Huawei Revenue Growth Slows Amid US Sanctions

Huawei’s Quarterly Growth Experiencing Downturn

Huawei has not only had to combat the financial effects of the global pandemic but also the sanctions placed on them by the US and in particular President Trump. The US had been threatening sanctions on the Chinese based company for sometime until the sanctions officially took effect last month. This has already put a marked dent into the companies ability to produce the quality of cellphone they have become known for.

Sales grew by 3.7% to $32 billion from one year earlier, compared to the 23% in the second quarter between January-September reported by Huawei. 9-month revenue was up 9.9% year-on-year and its net profit margin for the period was 8%. Once US sanctions kicked in, Huawei no longer received critical semiconductors and other important tech to make their phones and maintain their servers.

Huawei are already looking to the future though, as they continue to obtain and store crucial radio chips for the much anticipated rollout of 5G technology in 2021 for their Chinese carriers.
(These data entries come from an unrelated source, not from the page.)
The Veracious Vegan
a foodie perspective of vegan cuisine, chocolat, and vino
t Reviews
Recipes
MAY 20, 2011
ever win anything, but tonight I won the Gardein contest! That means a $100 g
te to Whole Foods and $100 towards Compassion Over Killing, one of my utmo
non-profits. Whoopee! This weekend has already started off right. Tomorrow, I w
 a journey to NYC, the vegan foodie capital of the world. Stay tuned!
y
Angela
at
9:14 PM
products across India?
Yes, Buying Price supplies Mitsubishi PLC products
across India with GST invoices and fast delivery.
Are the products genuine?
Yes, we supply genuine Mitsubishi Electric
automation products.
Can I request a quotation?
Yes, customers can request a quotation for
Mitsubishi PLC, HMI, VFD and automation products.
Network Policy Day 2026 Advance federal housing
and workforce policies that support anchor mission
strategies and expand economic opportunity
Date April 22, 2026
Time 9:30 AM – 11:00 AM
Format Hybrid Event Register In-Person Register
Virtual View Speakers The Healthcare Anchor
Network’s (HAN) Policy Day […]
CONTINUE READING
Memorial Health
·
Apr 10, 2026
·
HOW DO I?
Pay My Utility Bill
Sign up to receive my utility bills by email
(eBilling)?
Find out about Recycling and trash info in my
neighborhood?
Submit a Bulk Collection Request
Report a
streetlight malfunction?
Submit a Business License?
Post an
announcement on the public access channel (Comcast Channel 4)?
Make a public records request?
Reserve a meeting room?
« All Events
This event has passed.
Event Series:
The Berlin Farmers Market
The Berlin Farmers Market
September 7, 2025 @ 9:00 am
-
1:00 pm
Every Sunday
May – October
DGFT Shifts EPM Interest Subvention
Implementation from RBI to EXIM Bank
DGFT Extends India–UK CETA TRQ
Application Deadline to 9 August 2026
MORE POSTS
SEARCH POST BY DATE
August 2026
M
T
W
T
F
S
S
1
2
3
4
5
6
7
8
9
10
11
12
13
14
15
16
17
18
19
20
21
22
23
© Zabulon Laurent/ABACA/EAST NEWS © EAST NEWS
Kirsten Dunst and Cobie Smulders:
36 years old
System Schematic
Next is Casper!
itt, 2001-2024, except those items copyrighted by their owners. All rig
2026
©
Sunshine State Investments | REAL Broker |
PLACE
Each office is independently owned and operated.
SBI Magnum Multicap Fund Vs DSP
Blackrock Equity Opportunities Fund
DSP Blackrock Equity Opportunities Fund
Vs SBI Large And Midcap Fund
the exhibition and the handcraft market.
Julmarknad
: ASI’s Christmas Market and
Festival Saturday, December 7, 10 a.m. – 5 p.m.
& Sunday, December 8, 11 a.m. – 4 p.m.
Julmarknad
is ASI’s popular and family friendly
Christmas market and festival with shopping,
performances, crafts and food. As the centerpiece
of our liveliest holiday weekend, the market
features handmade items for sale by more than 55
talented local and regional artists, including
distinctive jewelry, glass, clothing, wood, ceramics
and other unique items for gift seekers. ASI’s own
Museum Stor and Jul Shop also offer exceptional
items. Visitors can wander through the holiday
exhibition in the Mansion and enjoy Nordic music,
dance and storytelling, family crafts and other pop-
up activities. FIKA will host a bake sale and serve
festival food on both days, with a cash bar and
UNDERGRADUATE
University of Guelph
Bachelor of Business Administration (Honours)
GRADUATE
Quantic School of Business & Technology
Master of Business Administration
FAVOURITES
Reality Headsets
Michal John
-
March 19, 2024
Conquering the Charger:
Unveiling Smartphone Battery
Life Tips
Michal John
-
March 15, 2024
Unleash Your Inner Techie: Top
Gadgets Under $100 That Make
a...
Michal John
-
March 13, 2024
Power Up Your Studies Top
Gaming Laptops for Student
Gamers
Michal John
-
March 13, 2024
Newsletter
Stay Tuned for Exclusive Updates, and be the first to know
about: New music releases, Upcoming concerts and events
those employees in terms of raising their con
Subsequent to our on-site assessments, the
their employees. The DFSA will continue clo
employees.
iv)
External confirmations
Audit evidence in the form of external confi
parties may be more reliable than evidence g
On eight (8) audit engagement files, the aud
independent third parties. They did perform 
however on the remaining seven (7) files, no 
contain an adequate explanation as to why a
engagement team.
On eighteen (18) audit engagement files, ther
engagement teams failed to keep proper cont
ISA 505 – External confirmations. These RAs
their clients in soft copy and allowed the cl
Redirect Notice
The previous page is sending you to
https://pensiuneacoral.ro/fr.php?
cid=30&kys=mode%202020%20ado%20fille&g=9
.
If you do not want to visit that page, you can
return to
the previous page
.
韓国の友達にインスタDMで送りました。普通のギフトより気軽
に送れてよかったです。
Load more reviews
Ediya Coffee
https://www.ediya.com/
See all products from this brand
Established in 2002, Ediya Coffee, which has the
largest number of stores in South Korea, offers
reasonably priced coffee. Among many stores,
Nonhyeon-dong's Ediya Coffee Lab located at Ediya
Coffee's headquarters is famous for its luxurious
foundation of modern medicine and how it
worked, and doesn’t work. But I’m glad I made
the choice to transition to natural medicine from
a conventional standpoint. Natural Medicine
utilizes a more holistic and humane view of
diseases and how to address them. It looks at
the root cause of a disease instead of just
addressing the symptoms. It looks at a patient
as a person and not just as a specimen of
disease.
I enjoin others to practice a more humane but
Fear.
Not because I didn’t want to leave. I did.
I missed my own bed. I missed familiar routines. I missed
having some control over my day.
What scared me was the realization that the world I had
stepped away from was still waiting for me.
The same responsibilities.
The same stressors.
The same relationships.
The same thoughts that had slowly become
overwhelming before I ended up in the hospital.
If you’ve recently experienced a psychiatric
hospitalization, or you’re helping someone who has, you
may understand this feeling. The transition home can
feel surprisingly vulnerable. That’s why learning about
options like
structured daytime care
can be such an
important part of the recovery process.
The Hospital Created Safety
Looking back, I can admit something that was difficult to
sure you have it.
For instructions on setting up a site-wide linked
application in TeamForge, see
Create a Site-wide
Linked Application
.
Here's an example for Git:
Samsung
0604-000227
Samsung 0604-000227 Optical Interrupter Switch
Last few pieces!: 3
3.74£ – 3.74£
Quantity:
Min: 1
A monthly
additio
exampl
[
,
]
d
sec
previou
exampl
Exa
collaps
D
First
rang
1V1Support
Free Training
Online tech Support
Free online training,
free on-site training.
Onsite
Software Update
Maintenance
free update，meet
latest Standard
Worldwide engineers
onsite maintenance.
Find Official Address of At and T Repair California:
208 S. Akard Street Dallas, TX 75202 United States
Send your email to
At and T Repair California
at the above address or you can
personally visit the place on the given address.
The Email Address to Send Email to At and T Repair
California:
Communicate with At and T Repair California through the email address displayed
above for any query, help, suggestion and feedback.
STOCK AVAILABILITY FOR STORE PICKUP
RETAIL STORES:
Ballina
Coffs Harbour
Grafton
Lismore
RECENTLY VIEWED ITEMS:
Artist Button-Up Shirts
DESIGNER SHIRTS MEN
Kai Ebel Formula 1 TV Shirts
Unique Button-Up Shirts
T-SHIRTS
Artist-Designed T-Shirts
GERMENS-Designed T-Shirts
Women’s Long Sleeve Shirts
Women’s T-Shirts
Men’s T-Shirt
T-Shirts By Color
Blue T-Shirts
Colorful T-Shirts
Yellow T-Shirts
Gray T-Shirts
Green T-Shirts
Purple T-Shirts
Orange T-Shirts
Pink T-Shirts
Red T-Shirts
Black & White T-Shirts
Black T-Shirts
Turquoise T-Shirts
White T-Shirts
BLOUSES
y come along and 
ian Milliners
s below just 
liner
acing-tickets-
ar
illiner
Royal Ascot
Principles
The company issued a statement to put to rest any concerns explaining that “Huawei’s global supply chain was put under intense pressure and its production and operations saw increasing difficulties but business results have essentially been met in the first three quarters.”

A challenging history

It is no secret that there is little love lost between the US and China as the sanctions were already being talked about in 2018 based on supposed national security concerns from the US side. The final nail in the coffin came earlier this year when President Trump enforced restrictions that completely closed any loopholes that the Chinese company was operating in to gain access to the US tech. The semiconductors Huawei had been purchasing from the US were vital to keeping their consumer market afloat.

While Huawei looks to steady the ship and prepare for future growth, Samsung have been revelling in their biggest competitors downturn as they look to once more replace them as the world’s largest smartphone providers. While Huawei have experienced difficulty, Samsung posted one of their best quarters yet with an operating income of $10.6 billion. Not only have they between their estimated operating income but the value of Samsung shares were up by as much as 1,3% on Thursday.

Despite seemingly having to contend with US sanctions, Samsung resurgence and the global pandemic, Huawei are still looking to the future as they plan to focus on providing AI, Cloud 5G and computing to business clients. While Huawei haven’t explicitly given a breakdown on the performance of their individual divisions last quarter the Chinese giant seems to be on course to remedy what has been a difficult year.